Student Teams Ready to Compete in NASA's Great Moonbuggy Race April 13-14
HUNTSVILLE, Ala. – Approximately 100 returning and rookie teams from around the world will compete for a top-three finish at the 19th-annual NASA Great Moonbuggy Race, April 13-14, at the U.S. Space & Rocket Center in Huntsville.
More than 500 high school, college and university students from 20 states, as well as Puerto Rico, Canada, Germany, Russia, United Arab Emirates, Italy and India, are expected to race their specially crafted lunar rovers or "moonbuggies."
Students begin preparing for the event each year during the fall semester. They must design, build and test a sturdy, collapsible, lightweight vehicle that addresses engineering challenges similar to those resolved and overcome by the original Apollo-era lunar rover development team in the late 1960s at NASA's Marshall Space Flight Center in Huntsville.
"The annual NASA Great Moonbuggy Race is a unique and exciting way to get high school and college students involved in hands-on robotic design and operation," said Leland Melvin, NASA associate administrator for education. "They are working on a solution to a real exploration challenge faced by Apollo mission engineers in the 1960s. Today’s student designers could be the engineers and robotics experts who will design a rover for future human exploration of Mars."
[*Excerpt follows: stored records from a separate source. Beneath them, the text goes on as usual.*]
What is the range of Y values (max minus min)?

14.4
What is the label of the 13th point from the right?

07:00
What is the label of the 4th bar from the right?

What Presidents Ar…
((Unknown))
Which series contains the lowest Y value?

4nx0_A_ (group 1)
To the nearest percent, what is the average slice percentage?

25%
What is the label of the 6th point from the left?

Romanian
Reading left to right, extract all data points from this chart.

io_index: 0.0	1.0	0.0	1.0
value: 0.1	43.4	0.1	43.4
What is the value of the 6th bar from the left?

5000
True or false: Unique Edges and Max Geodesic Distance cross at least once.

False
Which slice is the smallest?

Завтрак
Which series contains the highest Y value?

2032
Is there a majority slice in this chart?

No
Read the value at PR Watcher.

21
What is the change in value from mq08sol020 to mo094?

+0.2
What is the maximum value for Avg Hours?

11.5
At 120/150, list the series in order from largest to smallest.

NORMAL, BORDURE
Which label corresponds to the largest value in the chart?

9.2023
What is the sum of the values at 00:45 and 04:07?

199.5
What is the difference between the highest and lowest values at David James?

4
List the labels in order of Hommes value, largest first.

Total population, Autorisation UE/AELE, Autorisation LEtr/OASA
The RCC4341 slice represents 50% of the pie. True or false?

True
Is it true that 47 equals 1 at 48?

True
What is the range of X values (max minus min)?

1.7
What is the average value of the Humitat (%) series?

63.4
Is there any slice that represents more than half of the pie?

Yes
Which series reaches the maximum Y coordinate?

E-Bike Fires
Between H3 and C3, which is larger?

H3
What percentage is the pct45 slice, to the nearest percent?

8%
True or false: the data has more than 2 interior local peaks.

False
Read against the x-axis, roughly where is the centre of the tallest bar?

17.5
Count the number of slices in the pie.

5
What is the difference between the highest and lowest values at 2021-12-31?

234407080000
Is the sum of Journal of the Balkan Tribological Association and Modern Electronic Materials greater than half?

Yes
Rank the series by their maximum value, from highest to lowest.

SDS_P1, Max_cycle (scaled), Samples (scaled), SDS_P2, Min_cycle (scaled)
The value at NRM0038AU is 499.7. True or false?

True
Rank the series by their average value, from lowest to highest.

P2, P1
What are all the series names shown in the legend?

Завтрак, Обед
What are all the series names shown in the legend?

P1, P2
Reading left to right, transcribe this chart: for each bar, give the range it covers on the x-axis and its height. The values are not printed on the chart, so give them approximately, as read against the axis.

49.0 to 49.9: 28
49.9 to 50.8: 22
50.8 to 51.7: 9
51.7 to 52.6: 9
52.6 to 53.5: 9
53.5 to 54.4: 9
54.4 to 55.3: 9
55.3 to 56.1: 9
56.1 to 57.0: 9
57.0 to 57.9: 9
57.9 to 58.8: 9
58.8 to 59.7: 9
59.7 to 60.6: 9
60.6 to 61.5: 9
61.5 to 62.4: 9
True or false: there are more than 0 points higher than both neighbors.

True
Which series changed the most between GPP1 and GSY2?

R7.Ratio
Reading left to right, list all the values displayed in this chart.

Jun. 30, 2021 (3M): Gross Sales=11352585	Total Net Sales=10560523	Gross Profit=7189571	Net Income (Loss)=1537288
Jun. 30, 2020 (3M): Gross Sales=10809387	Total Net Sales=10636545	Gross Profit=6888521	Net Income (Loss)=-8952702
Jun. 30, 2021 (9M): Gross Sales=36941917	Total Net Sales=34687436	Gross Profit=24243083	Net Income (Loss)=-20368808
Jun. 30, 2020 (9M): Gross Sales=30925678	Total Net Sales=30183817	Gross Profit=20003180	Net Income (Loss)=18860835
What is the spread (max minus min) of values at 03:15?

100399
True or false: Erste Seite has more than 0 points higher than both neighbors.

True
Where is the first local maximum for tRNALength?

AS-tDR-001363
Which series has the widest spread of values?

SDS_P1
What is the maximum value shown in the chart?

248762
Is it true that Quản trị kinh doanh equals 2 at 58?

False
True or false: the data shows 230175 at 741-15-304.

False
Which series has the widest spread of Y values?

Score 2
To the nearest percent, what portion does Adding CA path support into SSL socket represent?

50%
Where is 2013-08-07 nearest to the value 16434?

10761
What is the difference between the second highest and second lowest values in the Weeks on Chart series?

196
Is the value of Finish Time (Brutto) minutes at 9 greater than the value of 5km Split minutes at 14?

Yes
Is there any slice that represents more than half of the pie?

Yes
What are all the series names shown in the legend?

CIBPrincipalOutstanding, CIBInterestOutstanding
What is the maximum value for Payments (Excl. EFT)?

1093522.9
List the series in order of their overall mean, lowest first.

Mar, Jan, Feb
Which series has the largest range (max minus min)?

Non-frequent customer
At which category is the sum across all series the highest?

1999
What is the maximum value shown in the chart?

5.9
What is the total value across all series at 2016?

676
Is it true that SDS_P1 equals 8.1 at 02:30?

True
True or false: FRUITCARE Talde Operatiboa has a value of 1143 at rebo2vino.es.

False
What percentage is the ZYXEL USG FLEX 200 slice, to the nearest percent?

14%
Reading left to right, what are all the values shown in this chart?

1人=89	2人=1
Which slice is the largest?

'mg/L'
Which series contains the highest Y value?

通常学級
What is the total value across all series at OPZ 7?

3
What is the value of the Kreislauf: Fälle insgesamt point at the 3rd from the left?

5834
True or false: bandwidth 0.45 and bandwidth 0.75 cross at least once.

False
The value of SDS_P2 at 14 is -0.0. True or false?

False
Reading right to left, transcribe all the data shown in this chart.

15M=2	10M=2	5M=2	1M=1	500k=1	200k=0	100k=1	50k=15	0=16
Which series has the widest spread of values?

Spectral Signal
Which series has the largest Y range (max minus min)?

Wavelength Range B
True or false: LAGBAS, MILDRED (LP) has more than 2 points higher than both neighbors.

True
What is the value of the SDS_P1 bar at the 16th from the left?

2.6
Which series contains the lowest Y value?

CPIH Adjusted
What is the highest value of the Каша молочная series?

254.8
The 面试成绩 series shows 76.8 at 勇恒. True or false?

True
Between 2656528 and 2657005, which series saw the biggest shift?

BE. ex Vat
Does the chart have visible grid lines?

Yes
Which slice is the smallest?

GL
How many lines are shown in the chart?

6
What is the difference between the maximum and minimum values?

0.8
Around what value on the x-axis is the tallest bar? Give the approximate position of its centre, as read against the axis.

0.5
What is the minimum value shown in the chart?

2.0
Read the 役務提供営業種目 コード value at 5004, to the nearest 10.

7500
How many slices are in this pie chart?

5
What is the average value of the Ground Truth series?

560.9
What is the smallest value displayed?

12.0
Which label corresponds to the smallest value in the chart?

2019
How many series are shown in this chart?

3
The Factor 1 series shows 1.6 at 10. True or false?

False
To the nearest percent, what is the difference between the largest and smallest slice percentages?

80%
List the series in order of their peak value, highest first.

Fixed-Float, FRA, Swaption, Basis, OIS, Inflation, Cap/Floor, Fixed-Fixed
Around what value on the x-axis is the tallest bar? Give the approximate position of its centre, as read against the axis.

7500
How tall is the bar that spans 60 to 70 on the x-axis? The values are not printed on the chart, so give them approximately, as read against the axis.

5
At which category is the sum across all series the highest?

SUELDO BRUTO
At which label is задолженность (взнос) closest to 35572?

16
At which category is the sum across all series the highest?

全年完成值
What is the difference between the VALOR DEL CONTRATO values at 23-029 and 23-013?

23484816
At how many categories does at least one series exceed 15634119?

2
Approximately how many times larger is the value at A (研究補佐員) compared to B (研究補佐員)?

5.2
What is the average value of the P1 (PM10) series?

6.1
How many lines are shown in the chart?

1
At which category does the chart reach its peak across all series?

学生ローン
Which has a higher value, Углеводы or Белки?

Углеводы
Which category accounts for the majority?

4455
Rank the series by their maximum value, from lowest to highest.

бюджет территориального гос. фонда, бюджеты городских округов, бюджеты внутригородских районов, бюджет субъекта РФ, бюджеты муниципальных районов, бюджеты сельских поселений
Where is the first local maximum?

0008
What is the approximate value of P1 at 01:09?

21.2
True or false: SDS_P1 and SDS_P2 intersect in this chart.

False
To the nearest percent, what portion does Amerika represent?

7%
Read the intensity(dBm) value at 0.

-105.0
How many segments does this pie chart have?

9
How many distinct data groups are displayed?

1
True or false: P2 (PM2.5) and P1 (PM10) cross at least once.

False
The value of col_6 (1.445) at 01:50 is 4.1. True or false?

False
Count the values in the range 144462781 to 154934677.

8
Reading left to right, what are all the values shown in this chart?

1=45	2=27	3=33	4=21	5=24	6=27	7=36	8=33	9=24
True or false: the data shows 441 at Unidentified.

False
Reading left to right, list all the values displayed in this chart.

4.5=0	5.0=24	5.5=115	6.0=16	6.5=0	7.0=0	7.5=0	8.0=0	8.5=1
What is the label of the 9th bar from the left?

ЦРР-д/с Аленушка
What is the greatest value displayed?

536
The buggies are based on the design of those classic rovers, which American astronauts drove across the moon's surface during the Apollo 15, 16 and 17 missions in the early 1970s. Teams of students build their vehicles using trail bike tires, aluminum or composite-metal struts and parts.
Moonbuggy entries are expected to mimic a "proof-of-concept" or engineering test model, rather than a final production model. Each student team of six members is responsible for building its own buggy. Each moonbuggy is human-powered by two students from the team -- one female and one male -- over a half-mile simulated lunar terrain course that includes craters, rocks, lava, ridges, inclines and soil.
As a part of the competition, and prior to course testing, the unassembled moonbuggy entries must be carried to the course starting line with the unassembled components contained in a box that is 4 feet long, 4 feet wide and 4 feet high -- dimensions similar to those required for the original Lunar Roving Vehicle. At the starting line, the buggies will be assembled and readied for course testing and evaluated for safety. Assembly occurs one time prior to the first course run.
Top prizes are awarded to the three teams in both the high school and college/university divisions that post the fastest race times, which include assembly and penalty times.
A variety of other prizes are given by race corporate sponsors. These include "Rookie of the Year" and the "American Institute of Aeronautics and Astronautics Telemetry/Electronics Award" awards. The latter is a new award for this year's competition and will go to the team that develops and operates the most innovative and useful real-time telemetry system at the race.
The NASA Great Moonbuggy Race is one of many educational projects and initiatives the agency conducts each year to attract and engage America's next generation of scientists, engineers and explorers.
The race is sponsored by the Human Exploration and Operations Mission Directorate, located at NASA Headquarters in Washington. Major corporate sponsors are Lockheed Martin Corp., The Boeing Co., Northrop Grumman Corp. and Jacobs Engineering ESTS Group, all with operations in Huntsville. Other corporate and institutional contributors include Science Applications International Corp. (SAIC) of Huntsville; ATK Aerospace Systems of Salt Lake City, Utah; Davidson Technologies, Teledyne Brown Engineering, Booz-Allen Hamilton and Stanley Associates, all of Huntsville; the American Institute of Aeronautics and Astronautics; and the Systems Safety Society’s Tennessee Valley Chapter.